We recently had the privilege of attending Vivek Kundra’s talk when he spoke at the University of Washington. We found his assessment of federal government information technology issues to be refreshingly frank. After his talk we had a chance to bring up the issue of data quality in historical datasets. His response was encouragingly realistic.
For those who don’t know, Vivek Kundra is Chief Information Officer of the Obama Administration and is the driving force behind the Data.gov initiative described in a previous post: Reinventing the Wheel at Data.gov. In that post we complained that Data.gov was simply another new website providing links to agency data without any discipline specific evaluation of the data that was being served up. This is a complaint we still level against that initiative but Kundra’s recent talk at the UW gave us a sense of what he is up against with a very limited set of resources.
Other’s have captured ideas from his talk in some detail:
- Notes from Federal CIO Vivek Kundra talk at UW
- Vivek Kundra Outlines Ambitious Government Plans for I.T.
From our perspective, the take home messages were the following:
- Identifying and getting feedback from real ‘customers’, not just project managers, is key to developing useful tools.
- The government needs to pull the plug on IT projects that are going nowhere.
- Making more data open and available to the public with channels for feedback is the only realistic way to improve data quality.
If you want to get a sense of the man and his ideas you can watch a video of his talk. Our question and his response on the topic of data quality in historical datasets begins at 1:00:03.
We were pleased that his response acknowledged the sorry state of some historical data. Refreshingly, his solution is not to set up an expensive government program to ‘fix’ the bad data — we’ve been down that road before. Instead, he believes the only hope is to daylight government data sets and crowdsource the solution.
Now this is a solution that we can get behind!

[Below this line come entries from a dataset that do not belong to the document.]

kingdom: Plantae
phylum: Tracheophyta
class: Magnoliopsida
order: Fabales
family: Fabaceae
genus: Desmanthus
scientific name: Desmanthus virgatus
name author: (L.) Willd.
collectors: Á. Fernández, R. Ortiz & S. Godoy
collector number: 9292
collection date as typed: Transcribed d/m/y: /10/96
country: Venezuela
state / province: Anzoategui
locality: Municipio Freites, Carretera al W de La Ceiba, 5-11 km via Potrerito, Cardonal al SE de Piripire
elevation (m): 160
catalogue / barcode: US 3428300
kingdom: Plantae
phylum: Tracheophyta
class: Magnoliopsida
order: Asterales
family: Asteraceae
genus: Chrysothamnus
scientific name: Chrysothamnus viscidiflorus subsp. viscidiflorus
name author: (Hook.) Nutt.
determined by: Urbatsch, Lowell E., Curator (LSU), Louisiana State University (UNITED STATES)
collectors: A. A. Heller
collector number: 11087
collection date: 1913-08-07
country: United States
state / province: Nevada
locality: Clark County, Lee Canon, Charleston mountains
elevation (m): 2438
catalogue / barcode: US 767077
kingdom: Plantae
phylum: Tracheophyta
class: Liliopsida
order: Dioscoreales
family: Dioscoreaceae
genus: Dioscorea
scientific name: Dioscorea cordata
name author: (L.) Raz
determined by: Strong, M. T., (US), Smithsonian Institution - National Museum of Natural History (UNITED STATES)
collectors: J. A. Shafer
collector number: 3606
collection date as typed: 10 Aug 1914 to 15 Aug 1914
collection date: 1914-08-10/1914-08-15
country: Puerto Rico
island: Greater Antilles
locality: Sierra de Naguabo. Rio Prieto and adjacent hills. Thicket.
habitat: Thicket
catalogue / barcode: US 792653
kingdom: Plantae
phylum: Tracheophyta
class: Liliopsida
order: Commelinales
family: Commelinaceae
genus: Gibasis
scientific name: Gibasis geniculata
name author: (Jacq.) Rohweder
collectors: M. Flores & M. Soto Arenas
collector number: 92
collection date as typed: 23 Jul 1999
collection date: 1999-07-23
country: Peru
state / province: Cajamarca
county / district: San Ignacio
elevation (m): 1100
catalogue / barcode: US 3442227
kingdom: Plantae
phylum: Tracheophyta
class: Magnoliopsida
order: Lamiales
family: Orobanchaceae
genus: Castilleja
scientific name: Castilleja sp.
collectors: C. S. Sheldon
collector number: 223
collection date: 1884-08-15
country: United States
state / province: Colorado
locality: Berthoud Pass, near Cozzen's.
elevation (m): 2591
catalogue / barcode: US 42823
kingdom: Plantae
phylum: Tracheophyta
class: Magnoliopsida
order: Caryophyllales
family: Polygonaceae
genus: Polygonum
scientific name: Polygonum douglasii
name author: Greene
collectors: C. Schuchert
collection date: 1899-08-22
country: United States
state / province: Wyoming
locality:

- make public versions of data available as soon as possible
- open a channel for the public, the ultimate ‘customers’, to provide feedback on data quality and usability issues
- have an individual who’s main job is to improve the quality, completeness and usability of datasets generated by their department
We know that many agencies are used to going their own way with respect to managing their data. And we believe that the needs of research require special tools and systems. However, we also believe that there is no excuse for delaying access to public versions of agency data which should be made as early as possible. And these public versions need not require extensive software engineering — don’t let perfect be the enemy of good. For many, many government datasets, a simple CSV version of the data would go a long way toward making the data more useful.
(You might be surprised to find out how many complicated SQL schema’s ultimately boil down to a single row vs. column table. We’ll save that as the topic for a future post.)
Best Hopes for common sense data management.